Before long, Iannucci asked Ian contribute to The Thick of It. “He said: ‘Can I send you the first scripts to sprinkle your fairy dust of swearing over?’ The sweary fairy dust went down well and I was invited to join its team of writers. Since then, my association with Armando has been the pride of my comedy career. It was luck, sheer luck, followed by an ability somehow to take the break that was thrown my way and capitalise on it.” The Thick of It, with Ian as co-writer and ‘swearing consultant’, went on to win numerous awards including a BAFTA for Best Sitcom in 2010. Since then, Ian has worked on other feted TV series such as Veep for HBO which won a raft of Emmy Awards. He also co-wrote the film Death of Stalin with Iannucci and David Schneider, which won the Empire Award for Best Film and was nominated for a BAFTA.

winning the Tinniswood honestly meant the most to me of any of the stuff I’ve won: I was the most surprised and most gratified I’ve been in my entire career.

But among these many awards, pride of place goes to Ian’s recent Tinniswood Award for his radio play, The Hartlepool Spy, produced by Sam Ward for BBC Radio 4. “The Hartlepool Spy was entirely my thing, and it was done for peanuts and for love. In fact everyone involved did it for love and not money. And even though I realise I’m in a position to do work like this because I’m fine for money, winning the Tinniswood honestly meant the most to me of any of the stuff I’ve won: I was the most surprised and most gratified I’ve been in my entire career. The whole process of working with my fantastic producer Sam Ward to create a story with no visual aids whatsoever was a really exciting thing to do. I’d love to do more radio in future.”
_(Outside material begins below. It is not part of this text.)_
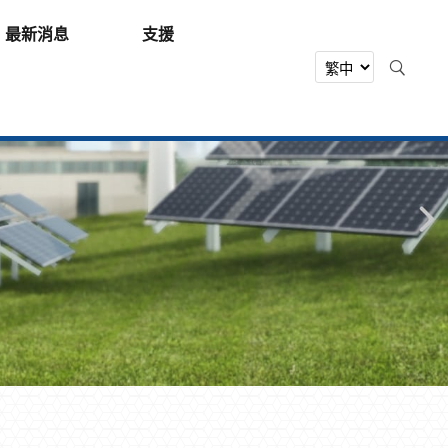
最新消息
支援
I ask Ian if he has any advice for audio-visual writers at the start of their careers, based on his own stellar CV. “Well of course I do feel guilt about taking work away from young vital writers because I am old and gnarled,” he quips. “It depends what kind of hindsight we’re using. At the time my big break came in 2003, I thought, well this proves that with the website we were doing something unignorable. But when I think about it now, almost 20 years later, I see the lesson much more as: keep grinding away, week after week, with very little in the way of feedback but just with the sense that you are good enough. With Martian FM we had the self-belief that what we were doing was unique and funny, and in fact our work anticipated a wave of particularly heartless humour. Yes, I had a hugely lucky break but that wouldn’t have happened if we hadn’t been grinding that stuff out for three years. So unless you actually believe you’ve got some kind of talent, what’s the point?”
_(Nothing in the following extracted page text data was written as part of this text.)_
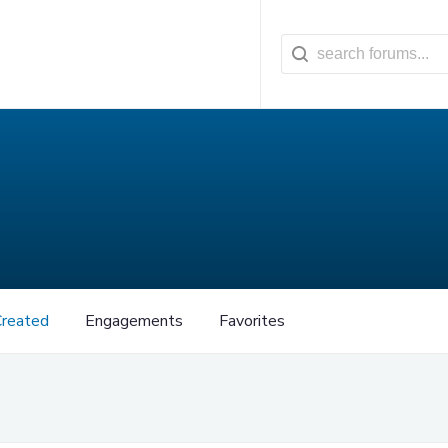
Created
Engagements
Favorites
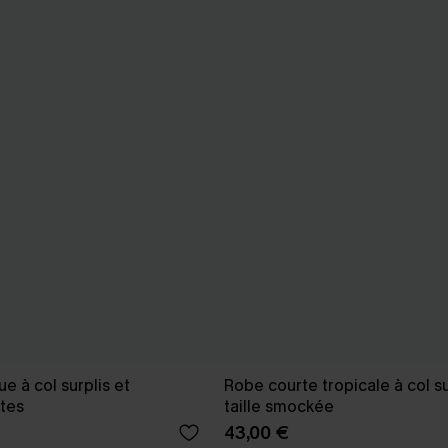
e à col surplis et
Robe courte tropicale à col su
tes
taille smockée
43,00 €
This kind of dogged self-belief has sustained Ian through lean and difficult times as a writer. He’s weathered more than one recession; at one point in the 1990s he tells me that 96% of his earnings were wiped out. “We were always in debt,” he says. Only in 2005 was he able to give up freelancing for magazines. Currently he is working on six live projects, all of which are at different developmental stages. “If I was working on only one, the chances are I’d be stuck in development hell. So there’s a kind of elasticity involved on both sides – everyone understands that writers have several things going on at once, but also as a writer you have to understand that you sometimes have to drop everything else for whoever needs your work most urgently.”

Ian’s average income sources:

And what, so far, has been the effect of the current COVID-19 lockdown on his work? “It’s still a bit early to know how much the Pestilence will cancel work. An HBO show I’m working on was due to be in rehearsal during early summer and that’s been put back provisionally by about three months. Stuff that’s at the pilot stage which could go one way or another will probably go nowhere for so long it becomes mulch anyway. Projects in production have been paused. As it happens, I’m working on a second-stage pitch for a radio sitcom, a political satire set in the 8th century, and I have to admit the background of a Great Plague has suddenly given it an appalling, if opportunistic, resonance.”

“In the end, it’s about graft. I write every day: you have to do that. Even if a lot of what you produce goes down the sinkhole, some of it will get used.”